STAAT TOEde overlevering van
[opgeëiste persoon]aan de
Sąd Ogręgowy w Gdańsku(Polen) voor de feiten zoals die zijn omschreven in onderdeel e) van het EAB
BEPAALTdat de machtiging aan de officier van justitie om de feitelijke overlevering te bewerkstelligen pas besloten ligt in de einduitspraak in het EAB met parketnummer 13/080858-22.
Aldus gedaan door
mr. J.G. Vegter, voorzitter,
mrs. O.P.M. Fruytier en G.M. Beunk, rechters,
in tegenwoordigheid van mr. M.A. Dijk, griffier,
en uitgesproken ter openbare zitting van 7 juni 2022.
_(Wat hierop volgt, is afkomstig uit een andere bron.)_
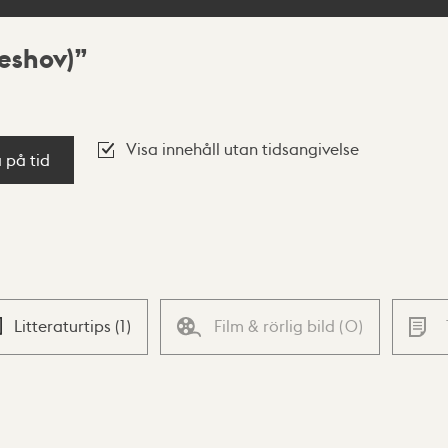
eshov)
Visa innehåll utan tidsangivelse
a på tid
Litteraturtips
(
1
)
Film & rörlig bild
(
0
)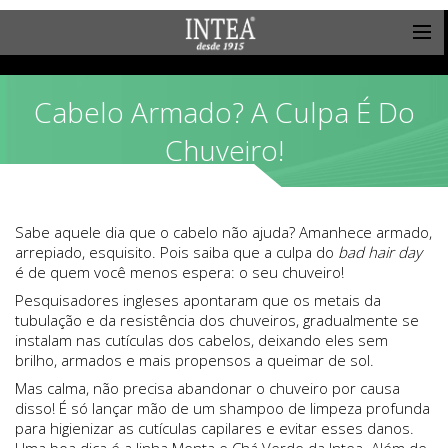
Cabelo Armado? A Culpa É Do
Chuveiro!
Sabe aquele dia que o cabelo não ajuda? Amanhece armado,
arrepiado, esquisito. Pois saiba que a culpa do
bad hair day
é de quem você menos espera: o seu chuveiro!
Pesquisadores ingleses apontaram que os metais da
tubulação e da resistência dos chuveiros, gradualmente se
instalam nas cutículas dos cabelos, deixando eles sem
brilho, armados e mais propensos a queimar de sol.
Mas calma, não precisa abandonar o chuveiro por causa
disso! É só lançar mão de um shampoo de limpeza profunda
para higienizar as cutículas capilares e evitar esses danos.
Uma boa dica é a linha Menta e Chá Verde da Intea. Além de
Ingevolge artikel 29, tweede lid, OLW staat tegen deze uitspraak geen gewoon rechtsmiddel open.

Voetnoten

1.Rb. Amsterdam 10 februari 2021, ECLI:NL:RBAMS:2021:420, r.o. 5.3.1-5.3.3 en Rb. Amsterdam 6 april 2022, parketnummer 13/751539-21 (ECLI:NL:RBAMS:2022:1794), r.o. 4.4.
2.Vgl. Rb. Amsterdam 6 april 2022, parketnummer 13/751539-21 (ECLI:NL:RBAMS:2022:1794), onder verwijzing naar HvJ EU 22 februari 2022, C-562/21 PPU en C-563/21 PPU, ECLI:EU:C:2022:100 (
3.Rechtbank Amsterdam 25 november 2020, ECLI:NL:RBAMS:2020:5778.